▶ **Texte fourni**:
-=-=-=-=-
Politique

Sahara occidental : Washington appelle à une solution politique rapide

Les États-Unis ont réaffirmé leur position sur le dossier du Sahara occidental lors d’une visite diplomatique à Rabat, appelant à une résolution politique « rapide et durable » d’un conflit qui perdure depuis 1975.

Une diplomatie américaine constante depuis 2020

Le secrétaire d’État adjoint américain, Christopher Landau, s’est entretenu avec le ministre marocain des Affaires étrangères, Nasser Bourita. Leurs discussions ont porté sur le Sahara occidental et la stabilité régionale. Washington confirme ainsi son soutien à la souveraineté du Maroc sur ce territoire, une position adoptée en 2020 sous l’administration Trump et maintenue depuis. Les États-Unis encouragent une issue politique fondée sur le réalisme, estimant que le conflit ne peut plus se prolonger indéfiniment. Ce dossier est suivi dans le cadre des résolutions du Conseil de sécurité de l’ONU.

Un conflit gelé entre autonomie élargie et référendum

Le Maroc défend une initiative d’autonomie élargie, qui prévoit une gestion locale des affaires économiques et sociales tout en conservant les compétences stratégiques essentielles. De son côté, le Front Polisario, soutenu par l’Algérie, continue de réclamer un référendum d’autodétermination, considéré comme la seule option légitime. L’ONU poursuit ses efforts de médiation et appelle régulièrement les parties à reprendre le dialogue politique, mais les négociations restent au point mort. Depuis 2020, les tensions ont repris après la rupture du cessez-le-feu, et la situation sécuritaire demeure fragile dans certaines zones du territoire contesté.
-=-=-=-=-
▶ **Liste des données**:
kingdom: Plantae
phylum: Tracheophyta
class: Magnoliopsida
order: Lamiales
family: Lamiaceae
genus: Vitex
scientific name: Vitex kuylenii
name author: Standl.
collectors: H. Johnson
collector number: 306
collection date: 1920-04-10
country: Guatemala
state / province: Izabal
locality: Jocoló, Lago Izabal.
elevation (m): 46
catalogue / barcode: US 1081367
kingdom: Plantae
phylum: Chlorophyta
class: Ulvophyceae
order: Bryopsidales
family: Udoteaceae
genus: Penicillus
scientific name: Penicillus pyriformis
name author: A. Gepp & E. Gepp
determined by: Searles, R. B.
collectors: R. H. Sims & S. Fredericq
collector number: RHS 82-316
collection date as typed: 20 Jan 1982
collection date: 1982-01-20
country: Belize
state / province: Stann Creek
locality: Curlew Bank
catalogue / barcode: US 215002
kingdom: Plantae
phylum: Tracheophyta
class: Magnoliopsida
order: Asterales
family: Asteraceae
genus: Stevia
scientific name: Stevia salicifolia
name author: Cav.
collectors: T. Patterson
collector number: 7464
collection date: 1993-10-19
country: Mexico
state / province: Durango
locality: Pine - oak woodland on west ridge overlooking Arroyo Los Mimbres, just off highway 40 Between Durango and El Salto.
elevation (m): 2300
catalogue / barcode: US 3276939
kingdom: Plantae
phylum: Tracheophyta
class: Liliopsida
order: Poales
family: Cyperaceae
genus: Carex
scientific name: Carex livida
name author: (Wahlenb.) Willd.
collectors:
-=-=-=-=-
▶ **Travail demandé**:
1: D'après l'article sur le Sahara occidental, depuis quelle année le conflit perdure-t-il ?
2: Citez tous les pays nommés dans l'article sur le Sahara occidental.
3: Recopiez le passage de l'article sur le Sahara occidental qui va de « Le Maroc défend » à « du territoire contesté. ».

▶ **Réponses numérotées**:
1: Depuis 1975.

2: Les États-Unis, le Maroc, l'Algérie.

3:
Le Maroc défend une initiative d’autonomie élargie, qui prévoit une gestion locale des affaires économiques et sociales tout en conservant les compétences stratégiques essentielles. De son côté, le Front Polisario, soutenu par l’Algérie, continue de réclamer un référendum d’autodétermination, considéré comme la seule option légitime. L’ONU poursuit ses efforts de médiation et appelle régulièrement les parties à reprendre le dialogue politique, mais les négociations restent au point mort. Depuis 2020, les tensions ont repris après la rupture du cessez-le-feu, et la situation sécuritaire demeure fragile dans certaines zones du territoire contesté.